What you are asked to do → Reproduce, exactly, the lines of the material below from the line containing "524 381 2.54" through the line containing "80 134 12.94", with both end lines included and nothing else.

Provided data →
----------------
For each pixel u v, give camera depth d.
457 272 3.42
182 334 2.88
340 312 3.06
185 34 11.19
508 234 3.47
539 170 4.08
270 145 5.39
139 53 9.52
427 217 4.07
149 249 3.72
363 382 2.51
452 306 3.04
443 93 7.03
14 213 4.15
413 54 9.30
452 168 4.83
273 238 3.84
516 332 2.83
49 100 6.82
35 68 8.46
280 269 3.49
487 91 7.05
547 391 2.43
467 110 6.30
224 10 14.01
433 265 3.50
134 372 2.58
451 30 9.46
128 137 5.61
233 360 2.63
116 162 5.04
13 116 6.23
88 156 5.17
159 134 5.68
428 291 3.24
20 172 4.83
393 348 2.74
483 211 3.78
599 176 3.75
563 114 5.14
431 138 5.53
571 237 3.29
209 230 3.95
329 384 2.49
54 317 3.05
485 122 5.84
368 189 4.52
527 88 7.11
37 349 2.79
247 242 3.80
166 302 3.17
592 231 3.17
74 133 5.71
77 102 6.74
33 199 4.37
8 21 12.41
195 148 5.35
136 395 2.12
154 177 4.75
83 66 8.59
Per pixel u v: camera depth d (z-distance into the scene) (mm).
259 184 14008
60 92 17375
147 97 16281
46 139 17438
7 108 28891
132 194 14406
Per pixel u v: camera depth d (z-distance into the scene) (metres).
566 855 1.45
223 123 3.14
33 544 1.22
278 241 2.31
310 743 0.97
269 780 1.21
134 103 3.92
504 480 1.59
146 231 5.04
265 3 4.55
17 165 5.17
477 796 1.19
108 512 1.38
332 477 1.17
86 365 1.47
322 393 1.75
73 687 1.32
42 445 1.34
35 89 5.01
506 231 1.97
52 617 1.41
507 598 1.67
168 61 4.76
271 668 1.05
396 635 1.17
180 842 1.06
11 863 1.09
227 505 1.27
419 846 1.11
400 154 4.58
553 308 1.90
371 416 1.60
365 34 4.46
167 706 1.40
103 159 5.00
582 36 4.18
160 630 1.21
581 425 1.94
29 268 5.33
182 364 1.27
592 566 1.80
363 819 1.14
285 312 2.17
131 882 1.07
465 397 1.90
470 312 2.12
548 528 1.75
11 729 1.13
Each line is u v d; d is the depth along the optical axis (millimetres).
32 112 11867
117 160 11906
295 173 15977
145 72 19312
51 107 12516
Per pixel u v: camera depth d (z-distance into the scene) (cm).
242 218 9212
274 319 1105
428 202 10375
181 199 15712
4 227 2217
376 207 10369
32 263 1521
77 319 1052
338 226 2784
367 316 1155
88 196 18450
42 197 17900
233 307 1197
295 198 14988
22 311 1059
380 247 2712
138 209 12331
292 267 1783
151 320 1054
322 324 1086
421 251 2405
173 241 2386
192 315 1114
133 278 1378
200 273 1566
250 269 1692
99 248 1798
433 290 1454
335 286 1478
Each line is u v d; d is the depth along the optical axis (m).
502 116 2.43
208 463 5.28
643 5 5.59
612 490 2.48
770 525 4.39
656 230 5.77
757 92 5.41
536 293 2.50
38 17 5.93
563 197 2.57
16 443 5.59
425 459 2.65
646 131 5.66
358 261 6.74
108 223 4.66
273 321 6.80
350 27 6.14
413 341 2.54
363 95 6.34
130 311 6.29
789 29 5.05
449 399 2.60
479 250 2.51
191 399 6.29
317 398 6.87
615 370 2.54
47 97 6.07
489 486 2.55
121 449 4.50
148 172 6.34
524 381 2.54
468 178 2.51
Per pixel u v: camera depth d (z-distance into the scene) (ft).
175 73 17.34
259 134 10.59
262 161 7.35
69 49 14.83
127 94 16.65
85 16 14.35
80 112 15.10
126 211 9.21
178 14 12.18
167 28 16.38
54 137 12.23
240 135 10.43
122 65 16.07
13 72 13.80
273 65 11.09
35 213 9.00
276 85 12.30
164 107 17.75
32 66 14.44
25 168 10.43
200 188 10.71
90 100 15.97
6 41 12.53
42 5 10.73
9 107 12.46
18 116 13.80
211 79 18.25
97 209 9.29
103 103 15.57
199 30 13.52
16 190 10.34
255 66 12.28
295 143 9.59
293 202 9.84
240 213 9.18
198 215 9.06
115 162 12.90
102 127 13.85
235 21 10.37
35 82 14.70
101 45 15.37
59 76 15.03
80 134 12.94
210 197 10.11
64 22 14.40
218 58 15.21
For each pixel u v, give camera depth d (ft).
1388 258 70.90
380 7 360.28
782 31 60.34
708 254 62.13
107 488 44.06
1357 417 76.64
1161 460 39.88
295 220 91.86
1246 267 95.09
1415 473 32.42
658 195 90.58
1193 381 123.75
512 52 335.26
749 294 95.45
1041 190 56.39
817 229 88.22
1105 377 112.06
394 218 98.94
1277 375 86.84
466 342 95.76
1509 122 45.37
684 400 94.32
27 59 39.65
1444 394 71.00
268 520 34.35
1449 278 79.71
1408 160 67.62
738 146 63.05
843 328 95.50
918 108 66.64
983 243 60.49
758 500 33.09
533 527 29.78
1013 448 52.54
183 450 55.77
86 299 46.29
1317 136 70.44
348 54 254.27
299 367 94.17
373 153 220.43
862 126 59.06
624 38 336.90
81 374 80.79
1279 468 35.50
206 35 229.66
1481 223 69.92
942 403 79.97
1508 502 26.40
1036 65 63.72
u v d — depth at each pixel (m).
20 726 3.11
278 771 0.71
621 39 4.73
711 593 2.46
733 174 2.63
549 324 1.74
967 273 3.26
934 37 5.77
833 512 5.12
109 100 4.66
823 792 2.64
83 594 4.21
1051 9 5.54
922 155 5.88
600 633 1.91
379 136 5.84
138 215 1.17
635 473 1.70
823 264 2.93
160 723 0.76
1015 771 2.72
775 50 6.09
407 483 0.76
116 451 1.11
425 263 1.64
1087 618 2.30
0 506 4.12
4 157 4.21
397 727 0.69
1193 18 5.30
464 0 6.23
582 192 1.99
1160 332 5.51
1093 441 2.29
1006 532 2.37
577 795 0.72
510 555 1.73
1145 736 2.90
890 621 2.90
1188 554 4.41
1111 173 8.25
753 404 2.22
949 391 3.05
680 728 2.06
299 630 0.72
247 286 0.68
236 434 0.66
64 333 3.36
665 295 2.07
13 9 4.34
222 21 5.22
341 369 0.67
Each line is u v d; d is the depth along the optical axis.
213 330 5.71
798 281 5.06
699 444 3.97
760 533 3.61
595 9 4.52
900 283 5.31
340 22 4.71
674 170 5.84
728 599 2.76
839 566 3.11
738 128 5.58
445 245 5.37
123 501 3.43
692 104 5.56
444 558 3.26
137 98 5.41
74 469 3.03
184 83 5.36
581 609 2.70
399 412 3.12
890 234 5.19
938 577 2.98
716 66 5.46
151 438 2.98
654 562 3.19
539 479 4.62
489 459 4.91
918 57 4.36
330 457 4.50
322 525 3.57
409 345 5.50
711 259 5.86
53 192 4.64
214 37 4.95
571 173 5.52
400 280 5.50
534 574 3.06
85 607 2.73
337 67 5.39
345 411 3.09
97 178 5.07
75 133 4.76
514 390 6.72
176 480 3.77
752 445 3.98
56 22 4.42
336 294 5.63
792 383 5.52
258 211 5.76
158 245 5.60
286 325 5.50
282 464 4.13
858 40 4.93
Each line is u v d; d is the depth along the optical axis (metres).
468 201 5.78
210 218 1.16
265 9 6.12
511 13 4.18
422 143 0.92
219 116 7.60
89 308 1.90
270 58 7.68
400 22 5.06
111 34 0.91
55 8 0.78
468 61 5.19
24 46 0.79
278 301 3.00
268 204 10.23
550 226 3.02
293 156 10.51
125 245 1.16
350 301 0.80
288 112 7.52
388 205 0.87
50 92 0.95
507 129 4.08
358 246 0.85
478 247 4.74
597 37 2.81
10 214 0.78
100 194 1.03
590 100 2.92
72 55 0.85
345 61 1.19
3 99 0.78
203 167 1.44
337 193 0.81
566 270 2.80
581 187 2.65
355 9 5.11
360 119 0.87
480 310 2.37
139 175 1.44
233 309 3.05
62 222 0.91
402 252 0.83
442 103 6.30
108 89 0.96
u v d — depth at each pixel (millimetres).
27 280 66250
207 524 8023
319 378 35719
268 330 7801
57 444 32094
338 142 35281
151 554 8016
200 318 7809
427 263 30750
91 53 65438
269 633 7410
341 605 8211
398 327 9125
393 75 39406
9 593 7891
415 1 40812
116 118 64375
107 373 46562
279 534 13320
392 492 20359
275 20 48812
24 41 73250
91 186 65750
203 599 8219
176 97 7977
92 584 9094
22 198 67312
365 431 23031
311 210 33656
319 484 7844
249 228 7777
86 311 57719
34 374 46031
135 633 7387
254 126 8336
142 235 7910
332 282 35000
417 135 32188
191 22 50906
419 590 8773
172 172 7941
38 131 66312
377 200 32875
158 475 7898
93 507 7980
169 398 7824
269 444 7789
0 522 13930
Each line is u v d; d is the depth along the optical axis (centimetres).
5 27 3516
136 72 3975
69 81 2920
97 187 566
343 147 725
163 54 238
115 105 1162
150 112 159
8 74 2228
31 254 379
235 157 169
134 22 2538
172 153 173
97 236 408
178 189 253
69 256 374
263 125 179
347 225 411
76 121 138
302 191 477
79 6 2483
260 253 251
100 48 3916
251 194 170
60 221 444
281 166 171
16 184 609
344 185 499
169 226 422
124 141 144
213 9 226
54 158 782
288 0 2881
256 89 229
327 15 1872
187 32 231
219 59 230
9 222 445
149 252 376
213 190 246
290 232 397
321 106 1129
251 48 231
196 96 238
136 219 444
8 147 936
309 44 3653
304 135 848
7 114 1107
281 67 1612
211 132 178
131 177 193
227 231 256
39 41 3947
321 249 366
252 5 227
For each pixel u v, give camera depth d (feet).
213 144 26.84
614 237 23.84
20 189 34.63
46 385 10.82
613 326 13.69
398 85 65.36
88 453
----------------
Response box →
524 381 2.54
468 178 2.51
Per pixel u v: camera depth d (z-distance into the scene) (ft).
175 73 17.34
259 134 10.59
262 161 7.35
69 49 14.83
127 94 16.65
85 16 14.35
80 112 15.10
126 211 9.21
178 14 12.18
167 28 16.38
54 137 12.23
240 135 10.43
122 65 16.07
13 72 13.80
273 65 11.09
35 213 9.00
276 85 12.30
164 107 17.75
32 66 14.44
25 168 10.43
200 188 10.71
90 100 15.97
6 41 12.53
42 5 10.73
9 107 12.46
18 116 13.80
211 79 18.25
97 209 9.29
103 103 15.57
199 30 13.52
16 190 10.34
255 66 12.28
295 143 9.59
293 202 9.84
240 213 9.18
198 215 9.06
115 162 12.90
102 127 13.85
235 21 10.37
35 82 14.70
101 45 15.37
59 76 15.03
80 134 12.94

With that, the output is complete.